*EXERCISE GOAL*: Would you print every entry below exactly as written, omitting the images?

(Recorded data)
—————

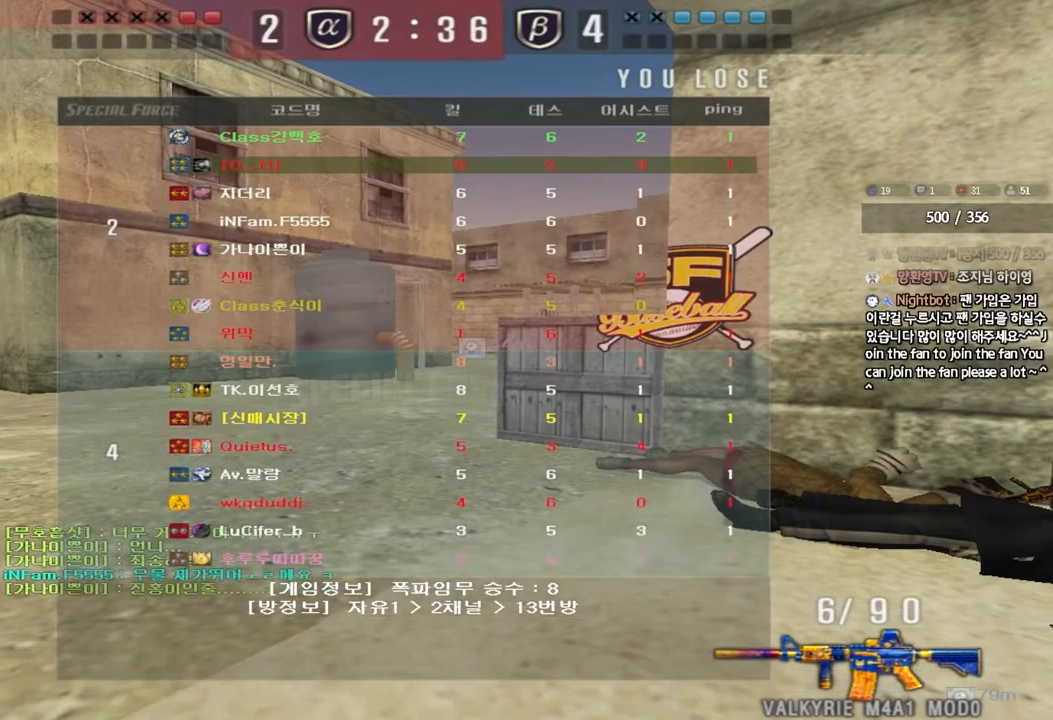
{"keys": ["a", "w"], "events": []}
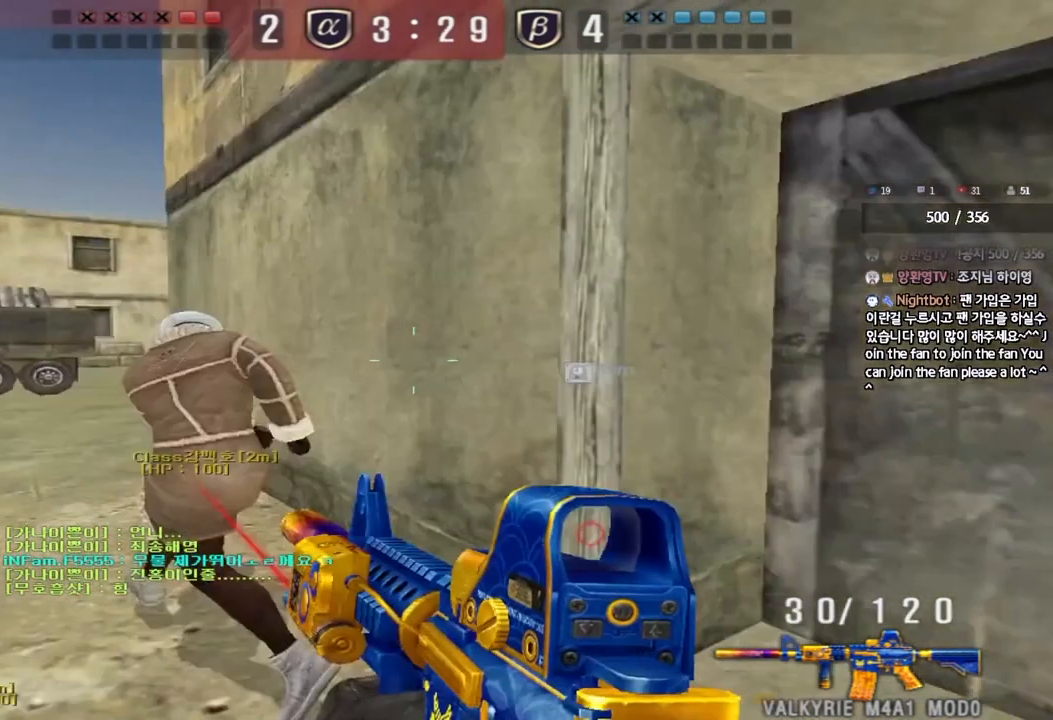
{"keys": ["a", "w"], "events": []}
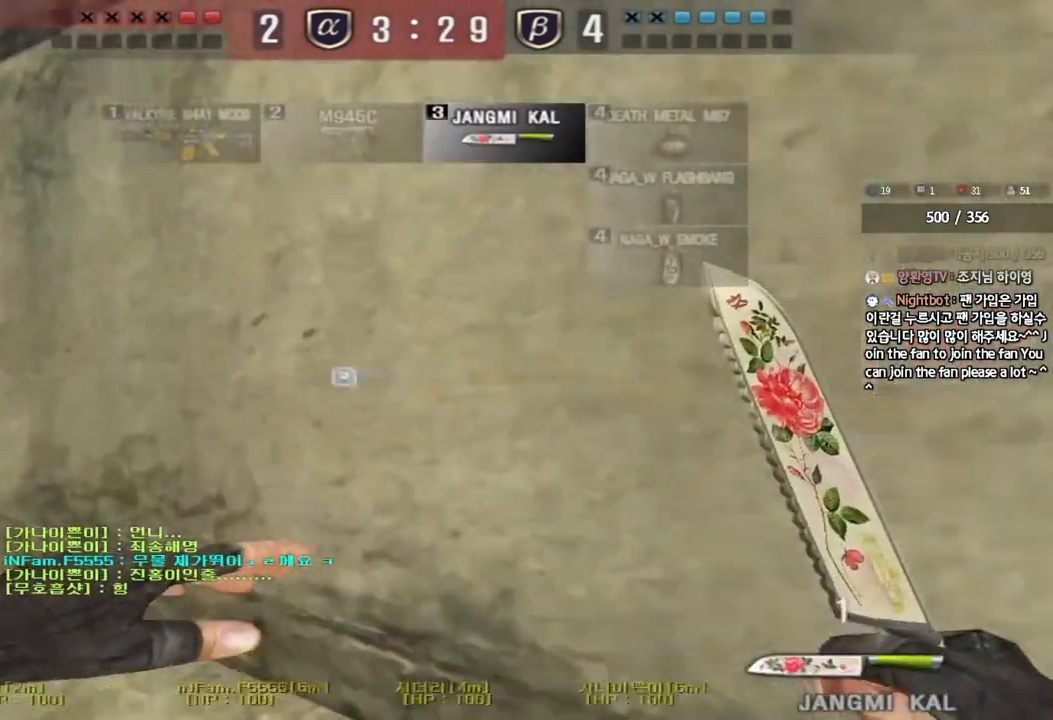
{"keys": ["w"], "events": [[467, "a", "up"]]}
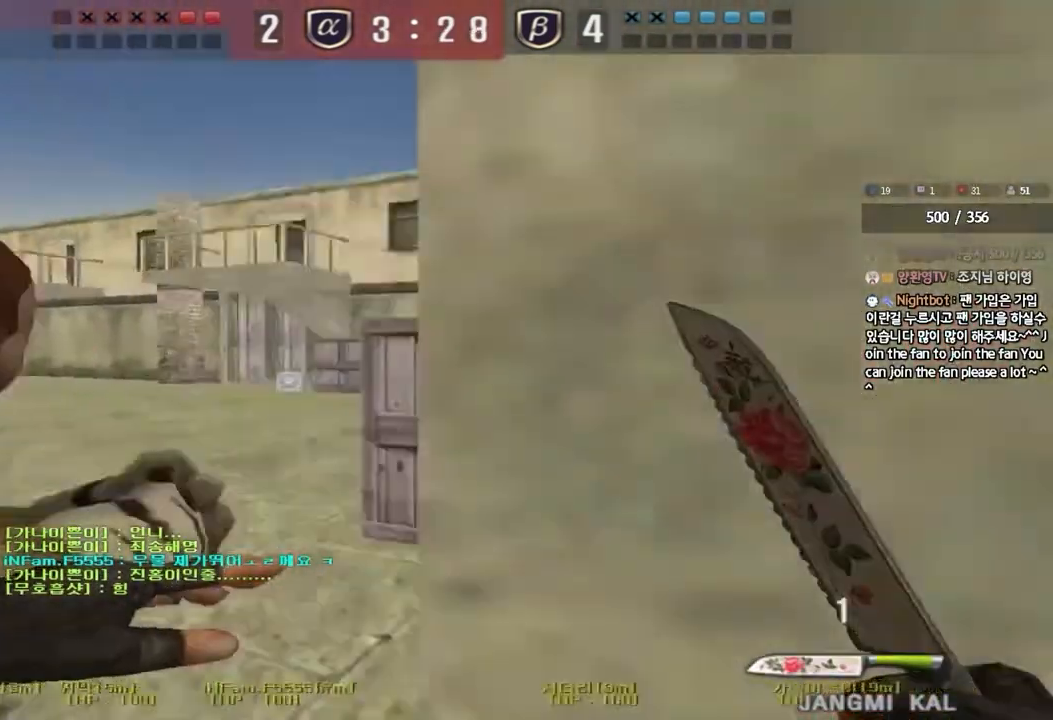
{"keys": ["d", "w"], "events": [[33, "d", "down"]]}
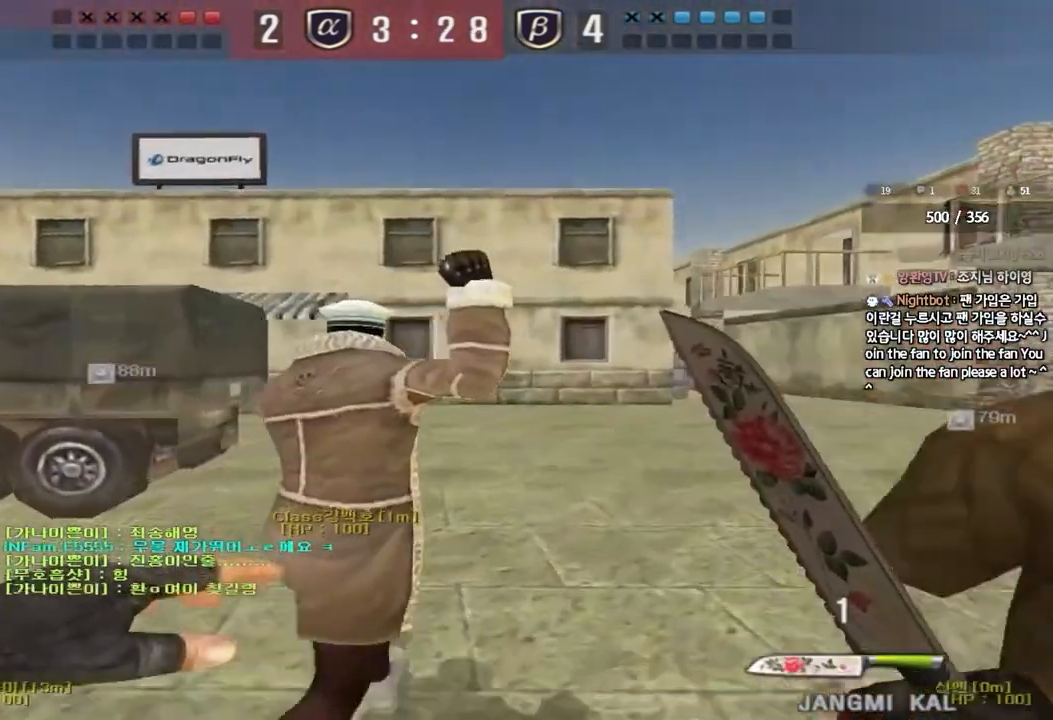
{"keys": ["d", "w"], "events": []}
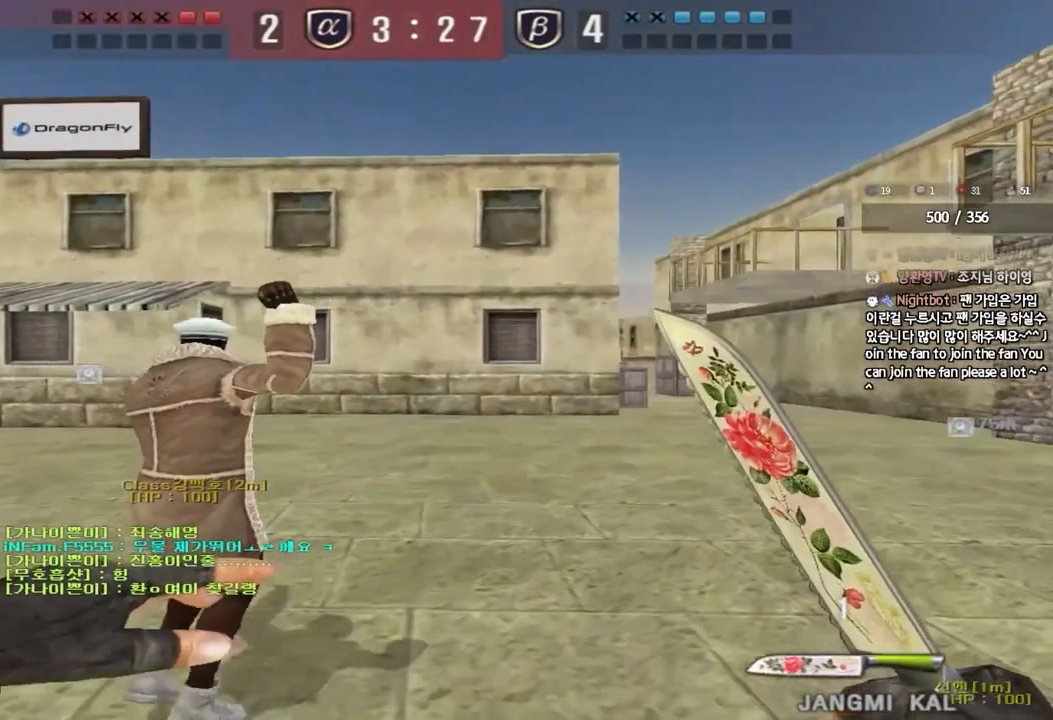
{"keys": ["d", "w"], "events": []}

—————

*RESULT FOR THIS EXERCISE*:
{"keys": ["a", "w"], "events": []}
{"keys": ["a", "w"], "events": []}
{"keys": ["w"], "events": [[467, "a", "up"]]}
{"keys": ["d", "w"], "events": [[33, "d", "down"]]}
{"keys": ["d", "w"], "events": []}
{"keys": ["d", "w"], "events": []}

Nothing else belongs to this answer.